## WHAT THE EXERCISE ASKS
Begin at the line with "Annotation task. Dump" and write out every line after it, exactly, through the last line below, adding nothing.
--------------------
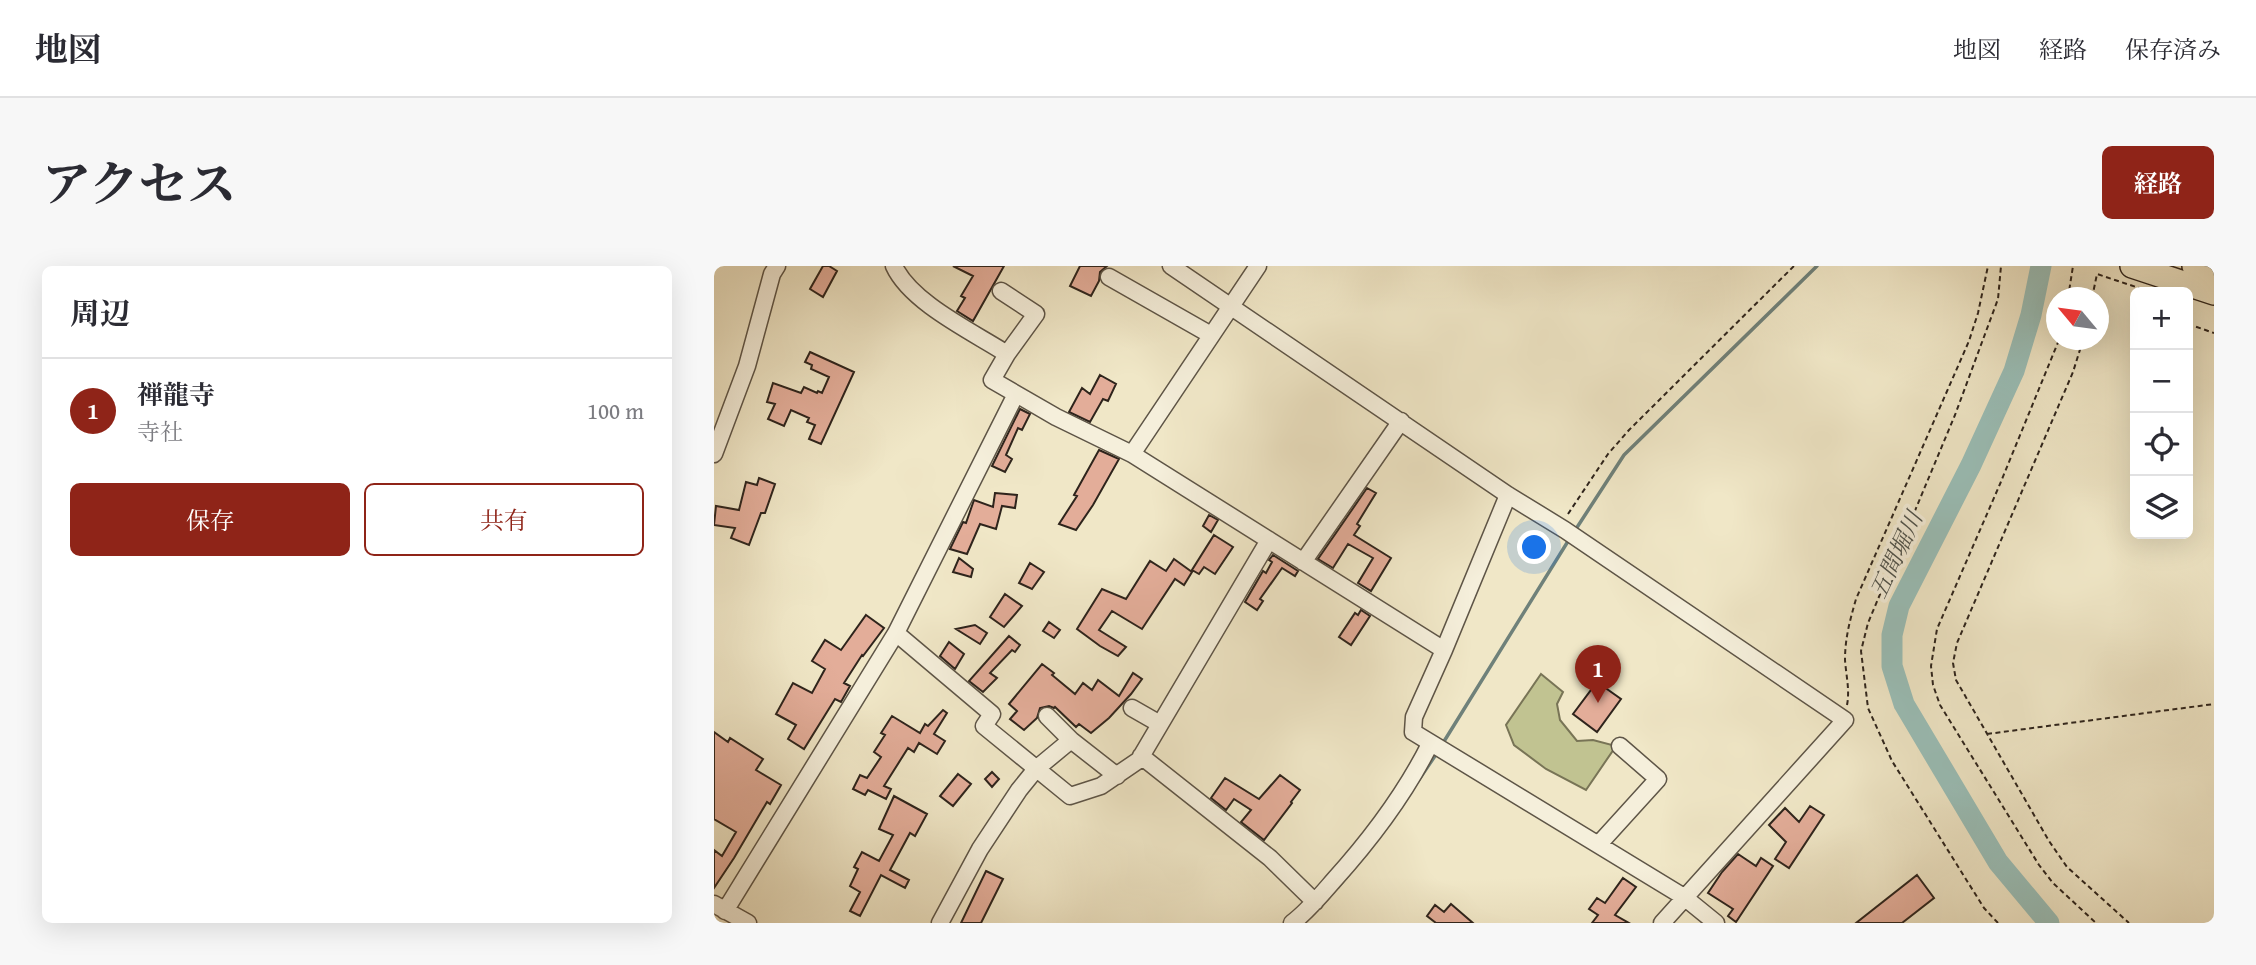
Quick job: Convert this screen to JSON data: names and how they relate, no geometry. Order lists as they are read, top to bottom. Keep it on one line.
{"water":["五間堀川"],"north":"top left","page":{"header":"地図","nav":["地図","経路","保存済み"],"title":"アクセス","buttons":["経路",["保存","共有"]],"heading":"周辺","map_buttons":["+","−"],"list":[{"mark":"1","name":"禅龍寺","note":"寺社","value":"100 m"}],"pins":"1"}}
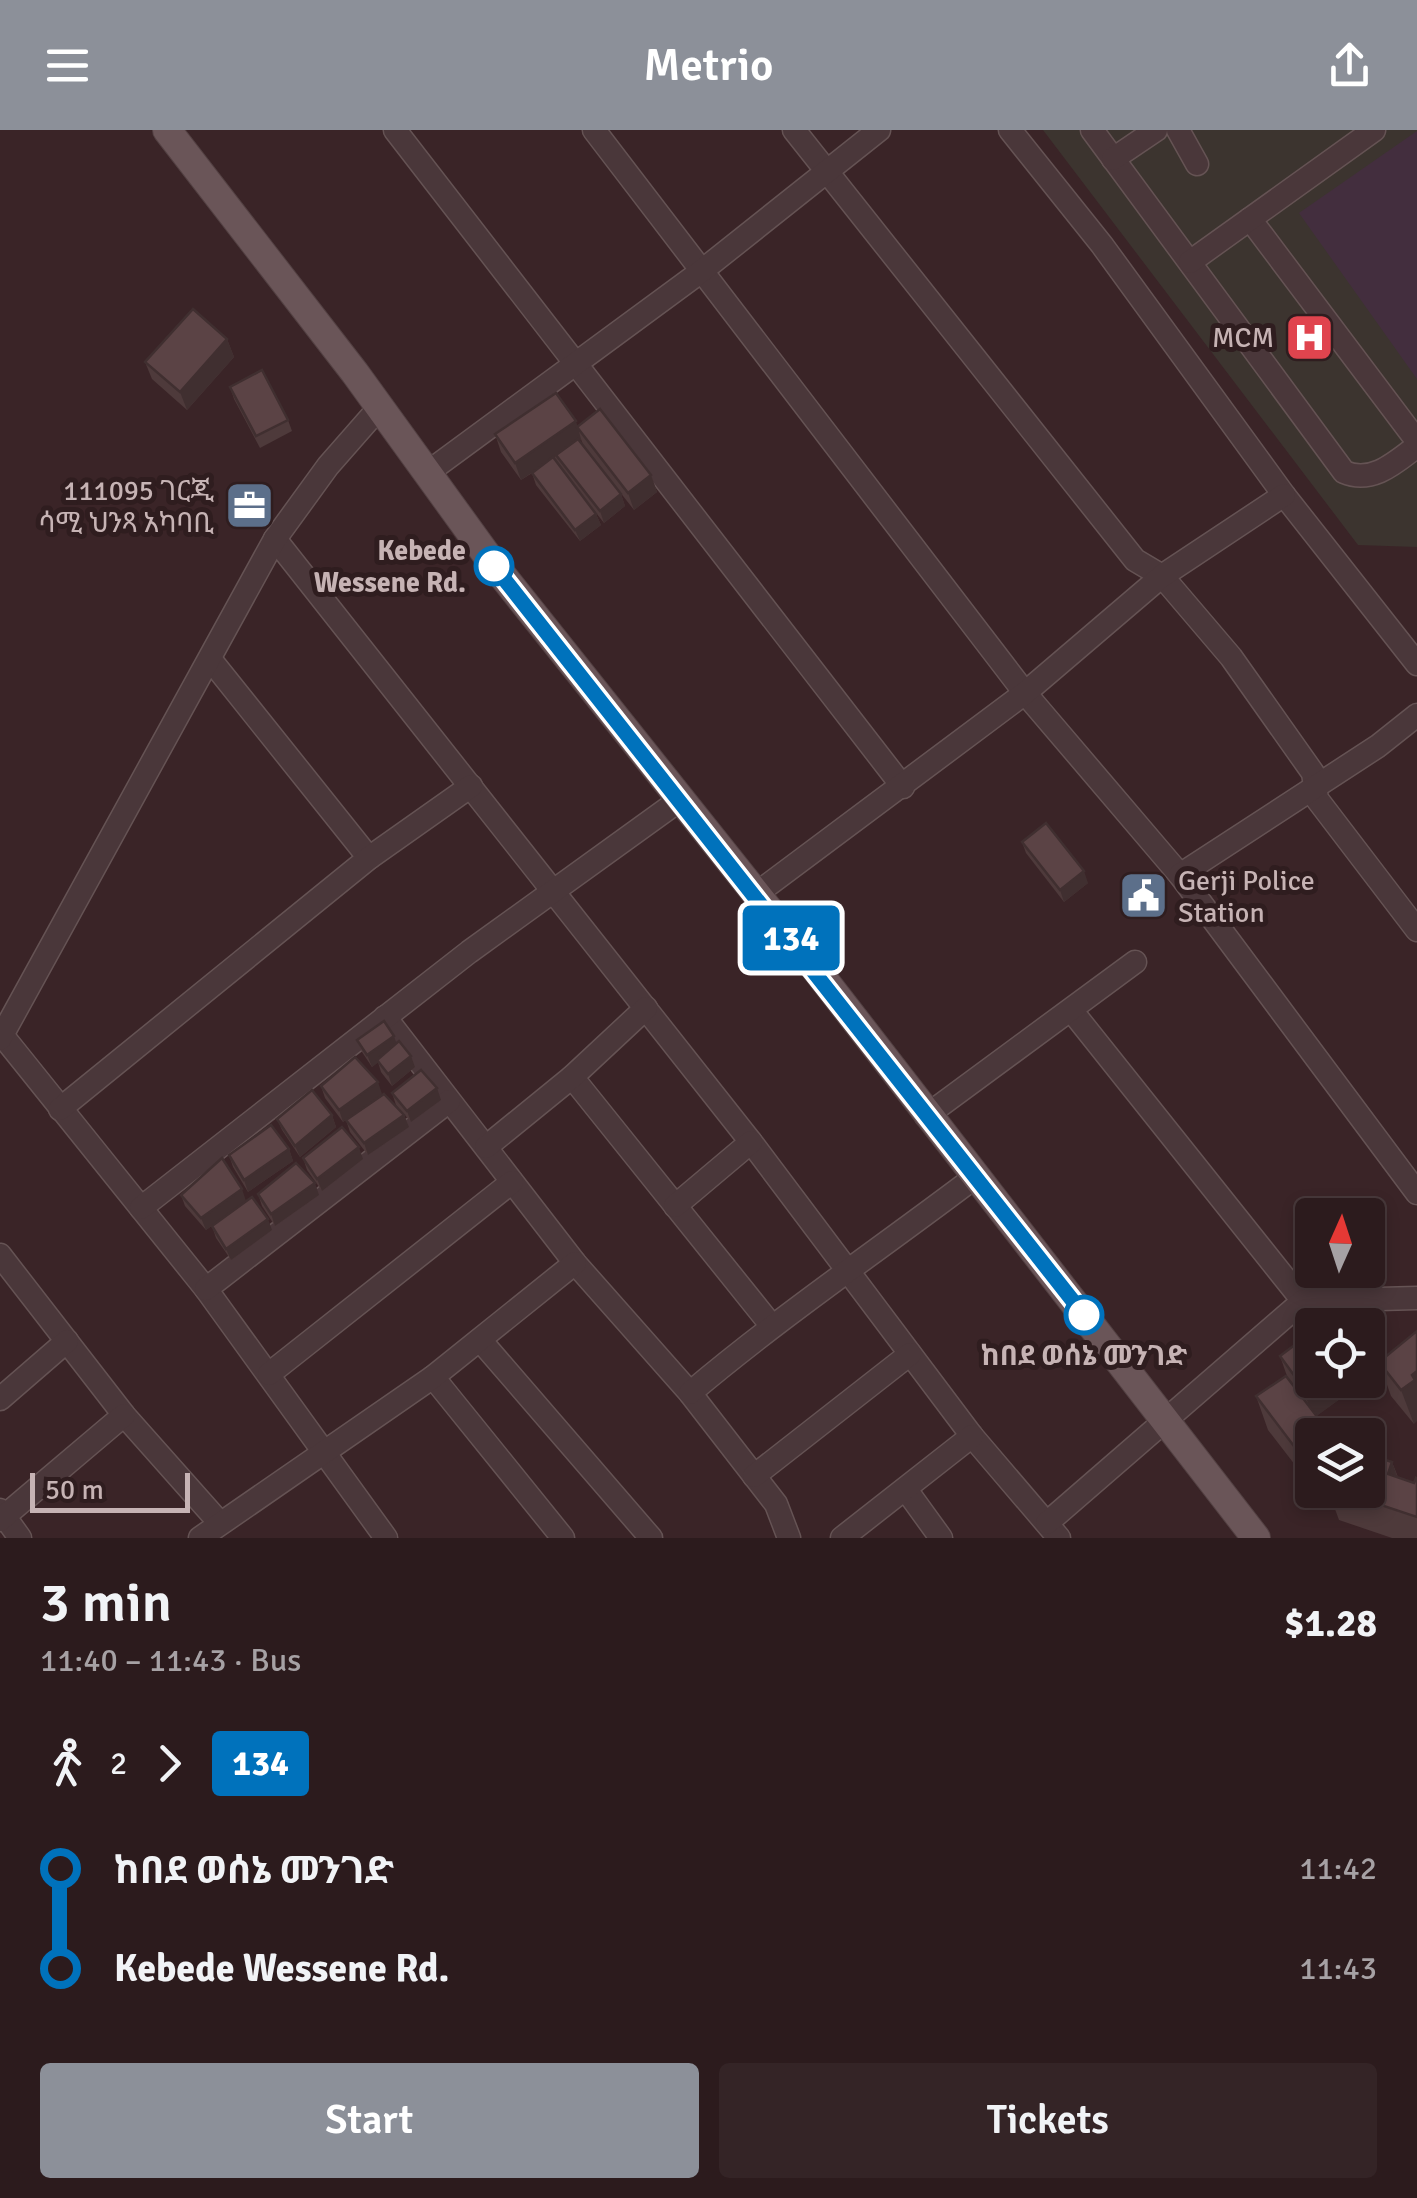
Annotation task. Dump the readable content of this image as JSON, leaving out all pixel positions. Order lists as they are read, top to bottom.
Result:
{
  "places": {
    "hospital": ["MCM"],
    "office": ["111095 ገርጂ ሳሚ ህንጻ አካባቢ"],
    "other": ["Kebede Wessene Rd.", "ከበደ ወሰኔ መንገድ"],
    "public building": ["Gerji Police Station"]
  },
  "lines": ["bus line 134"],
  "scale_bar": "50 m",
  "north": "top",
  "page": {
    "header": "Metrio",
    "on_map": "134",
    "scale": "50 m",
    "heading": ["3 min", "11:40 – 11:43 · Bus", "$1.28"],
    "legs": ["2", "134"],
    "list": [
      {
        "name": "ከበደ ወሰኔ መንገድ",
        "value": "11:42"
      },
      {
        "name": "Kebede Wessene Rd.",
        "value": "11:43"
      }
    ],
    "buttons": ["Start", "Tickets"]
  }
}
--------------------
## EXPECTED ANSWER
Annotation task. Dump the readable content of this image as JSON, leaving out all pixel positions. Order lists as they are read, top to bottom.
Result:
{
  "places": {
    "hospital": ["MCM"],
    "office": ["111095 ገርጂ ሳሚ ህንጻ አካባቢ"],
    "other": ["Kebede Wessene Rd.", "ከበደ ወሰኔ መንገድ"],
    "public building": ["Gerji Police Station"]
  },
  "lines": ["bus line 134"],
  "scale_bar": "50 m",
  "north": "top",
  "page": {
    "header": "Metrio",
    "on_map": "134",
    "scale": "50 m",
    "heading": ["3 min", "11:40 – 11:43 · Bus", "$1.28"],
    "legs": ["2", "134"],
    "list": [
      {
        "name": "ከበደ ወሰኔ መንገድ",
        "value": "11:42"
      },
      {
        "name": "Kebede Wessene Rd.",
        "value": "11:43"
      }
    ],
    "buttons": ["Start", "Tickets"]
  }
}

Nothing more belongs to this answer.